[[ TEXT, beginning ]]
The SEC is committed to addressing those implementation problems. As evidence of this commitment, the SEC has hosted over the past two years two roundtables to hear what went wrong and how the process can be improved. In addition, the SEC has given smaller companies and foreign issuers more time to comply with Section 404 requirements. Most recently, we granted relief from Section 404 to accelerated foreign private issuers that are not large accelerated filers by extending for a year the deadline for an auditor's attestation report. The auditor attestations will first be required in annual reports for fiscal years ending on or after July 15, 2007. These companies must include management assessments of internal controls in their annual reports filed for their first fiscal year ending on or after July 15, 2006.

We also proposed to extend the filing deadlines for non-accelerated filers, both foreign and domestic. Under the proposed extension, they would have to file their management assessments for the first time for fiscal years ending on or after December 15, 2007 and the auditor's attestations on those assessments would first be required for fiscal years ending on December 15, 2008. The SEC also proposed transition relief for newly public companies, including foreign private issuers listing on a U.S. exchange for the first time. A newly public company would not be required to provide either a management assessment or an auditor attestation report until it has previously filed one annual report with the Commission. In announcing this relief, the Commission estimated that 60% of the approximately 1,200 foreign private issuers will benefit from the Section 404 relief.4 The remaining foreign private issuers are "large accelerated filers," to which both Section 404 requirements already apply.

Many of the problems associated with Section 404 stem from the audit standard adopted by the PCAOB to govern the auditor's role in opining on an issuer's internal controls. The standard has made it difficult for auditors to employ professional judgment in assessing internal controls and encouraged them instead to use a time-intensive bottom-up approach. We hear too many stories of excessive documentation, bottom-up audits, and overly conservative material weakness determinations. The resulting process diminishes the risk of being second-guessed, but does so by foreclosing the use of reasoned judgment.
[[ TEXT, end ]]
# WORK INSTRUCTION A:
Copy the Section 404 text word for word, from "Many of the" to "of reasoned judgment.".
# WORK INSTRUCTION B:
List every calendar date given in the Section 404 text.
[[ DATA LISTING, beginning ]]
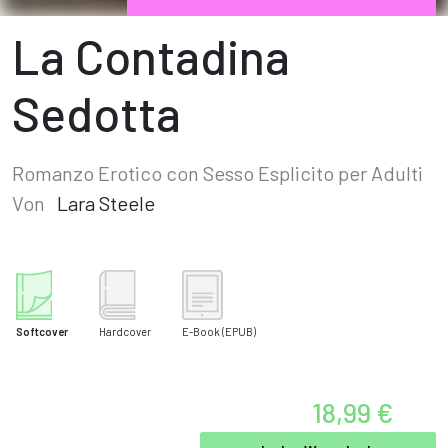
La Contadina
Sedotta
Romanzo Erotico con Sesso Esplicito per Adulti
Von
Lara Steele
Softcover
Hardcover
E-Book
(EPUB)
18,99 €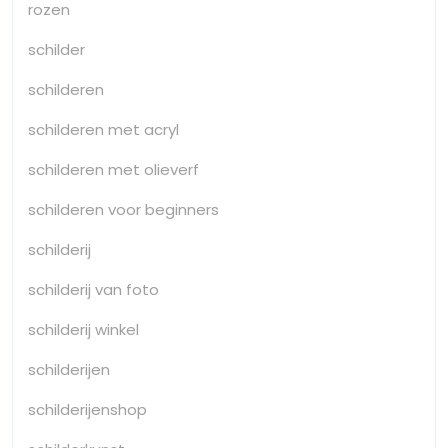
rozen
schilder
schilderen
schilderen met acryl
schilderen met olieverf
schilderen voor beginners
schilderij
schilderij van foto
schilderij winkel
schilderijen
schilderijenshop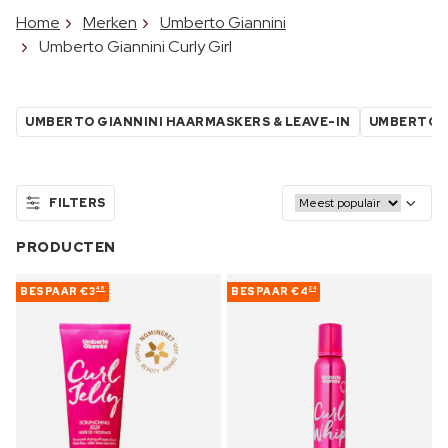
Home
Merken
Umberto Giannini
Umberto Giannini Curly Girl
UMBERTO GIANNINI HAARMASKERS & LEAVE-IN
UMBERTO G
FILTERS
PRODUCTEN
BESPAAR
€3
BESPAAR
€4
46
24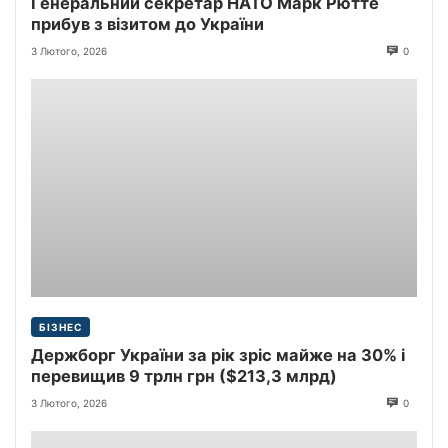
Генеральний секретар НАТО Марк Рютте
прибув з візитом до України
3 Лютого, 2026
0
БІЗНЕС
Держборг України за рік зріс майже на 30% і
перевищив 9 трлн грн ($213,3 млрд)
3 Лютого, 2026
0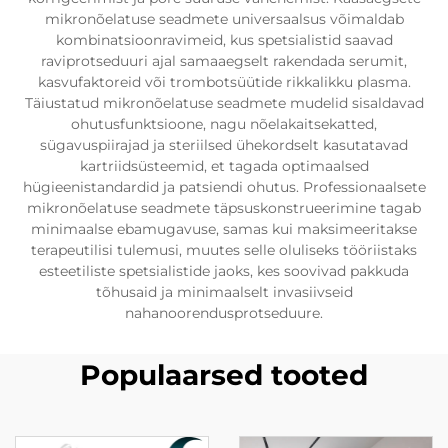
mikronõelatuse seadmete universaalsus võimaldab
kombinatsioonravimeid, kus spetsialistid saavad
raviprotseduuri ajal samaaegselt rakendada serumit,
kasvufaktoreid või trombotsüütide rikkalikku plasma.
Täiustatud mikronõelatuse seadmete mudelid sisaldavad
ohutusfunktsioone, nagu nõelakaitsekatted,
sügavuspiirajad ja steriilsed ühekordselt kasutatavad
kartriidsüsteemid, et tagada optimaalsed
hügieenistandardid ja patsiendi ohutus. Professionaalsete
mikronõelatuse seadmete täpsuskonstrueerimine tagab
minimaalse ebamugavuse, samas kui maksimeeritakse
terapeutilisi tulemusi, muutes selle oluliseks tööriistaks
esteetiliste spetsialistide jaoks, kes soovivad pakkuda
tõhusaid ja minimaalselt invasiivseid
nahanoorendusprotseduure.
Populaarsed tooted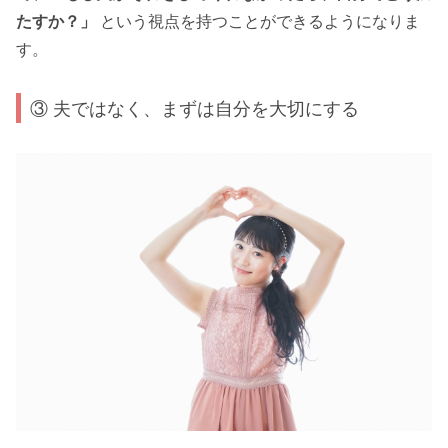
たすか？」
という視点を持つことができるようになりま
す。
③ 夫ではなく、まずは自分を大切にする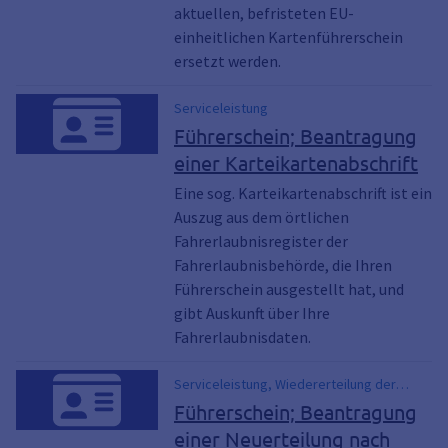
aktuellen, befristeten EU-
einheitlichen Kartenführerschein
ersetzt werden.
Serviceleistung
Führerschein; Beantragung
einer Karteikartenabschrift
Eine sog. Karteikartenabschrift ist ein
Auszug aus dem örtlichen
Fahrerlaubnisregister der
Fahrerlaubnisbehörde, die Ihren
Führerschein ausgestellt hat, und
gibt Auskunft über Ihre
Fahrerlaubnisdaten.
Serviceleistung, Wiedererteilung der
Fahrerlaubnis, Wiedererteilung des
Führerschein; Beantragung
Führerscheins
einer Neuerteilung nach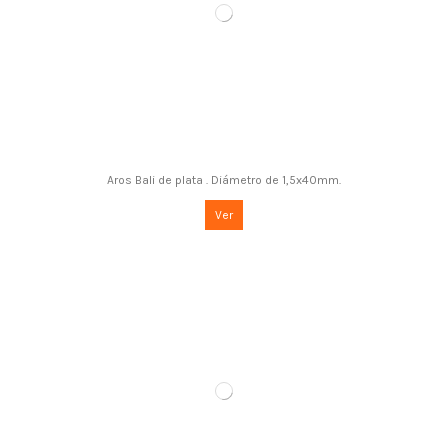
Aros Bali de plata . Diámetro de 1,5x40mm.
Ver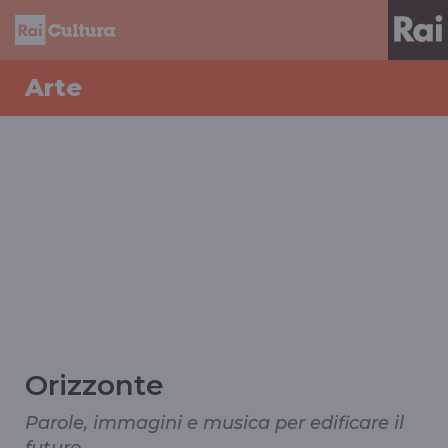
Arte
Orizzonte
Parole, immagini e musica per edificare il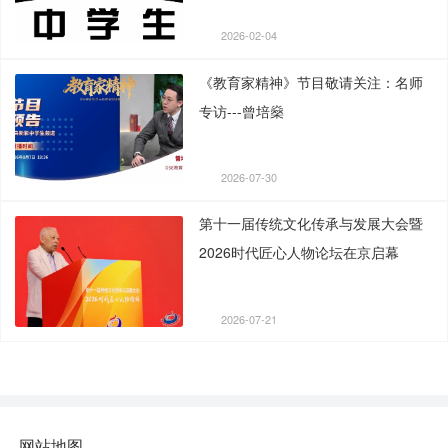
2026-02-04
《教育家精神》节目敬请关注：名师
专访---曾培燊
2026-07-30
第十一届传统文化传承与发展大会暨
2026时代匠心人物论坛在京启幕
2026-07-21
网站地图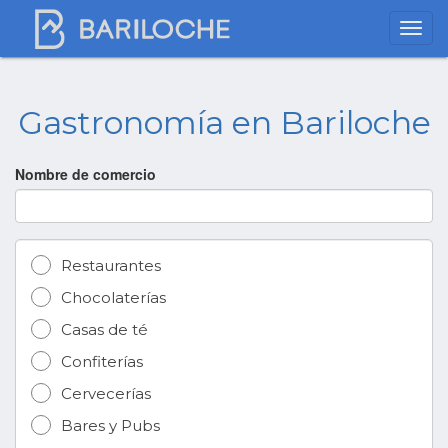
Gastronomía en Bariloche
Nombre de comercio
Restaurantes
Chocolaterías
Casas de té
Confiterías
Cervecerías
Bares y Pubs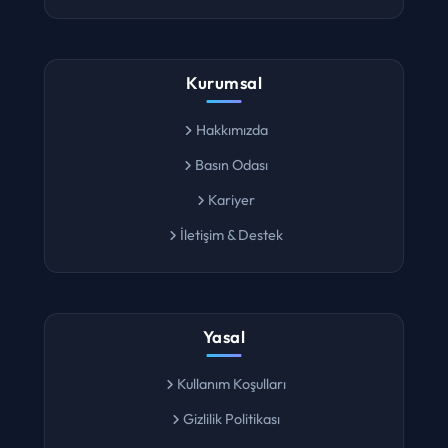
Lokasyon Ara
Kurumsal
Hakkımızda
Basın Odası
Kariyer
İletişim & Destek
Yasal
Kullanım Koşulları
Gizlilik Politikası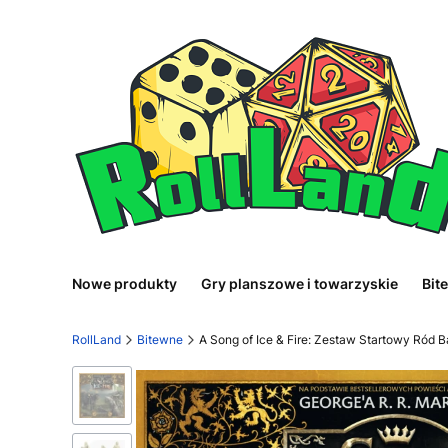
Nowe produkty
Gry planszowe i towarzyskie
Bit
RollLand
Bitewne
A Song of Ice & Fire: Zestaw Startowy Ród 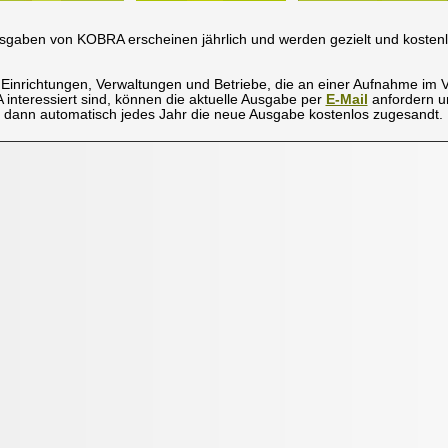
usgaben von KOBRA erscheinen jährlich und werden gezielt und kosten
 Einrichtungen, Verwaltungen und Betriebe, die an einer Aufnahme im Ve
interessiert sind, können die aktuelle Ausgabe per
E-Mail
anfordern u
ann automatisch jedes Jahr die neue Ausgabe kostenlos zugesandt.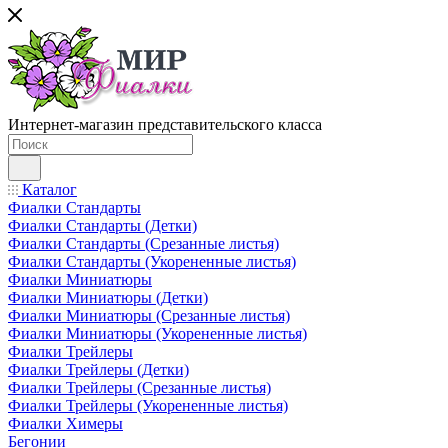
Интернет-магазин представительского класса
Каталог
Фиалки Стандарты
Фиалки Стандарты (Детки)
Фиалки Стандарты (Срезанные листья)
Фиалки Стандарты (Укорененные листья)
Фиалки Миниатюры
Фиалки Миниатюры (Детки)
Фиалки Миниатюры (Срезанные листья)
Фиалки Миниатюры (Укорененные листья)
Фиалки Трейлеры
Фиалки Трейлеры (Детки)
Фиалки Трейлеры (Срезанные листья)
Фиалки Трейлеры (Укорененные листья)
Фиалки Химеры
Бегонии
[[ DATA LISTING, end ]]
# EXERCISE ANSWER A:
Many of the problems associated with Section 404 stem from the audit standard adopted by the PCAOB to govern the auditor's role in opining on an issuer's internal controls. The standard has made it difficult for auditors to employ professional judgment in assessing internal controls and encouraged them instead to use a time-intensive bottom-up approach. We hear too many stories of excessive documentation, bottom-up audits, and overly conservative material weakness determinations. The resulting process diminishes the risk of being second-guessed, but does so by foreclosing the use of reasoned judgment.

# EXERCISE ANSWER B:
July 15, 2007
July 15, 2006
December 15, 2007
December 15, 2008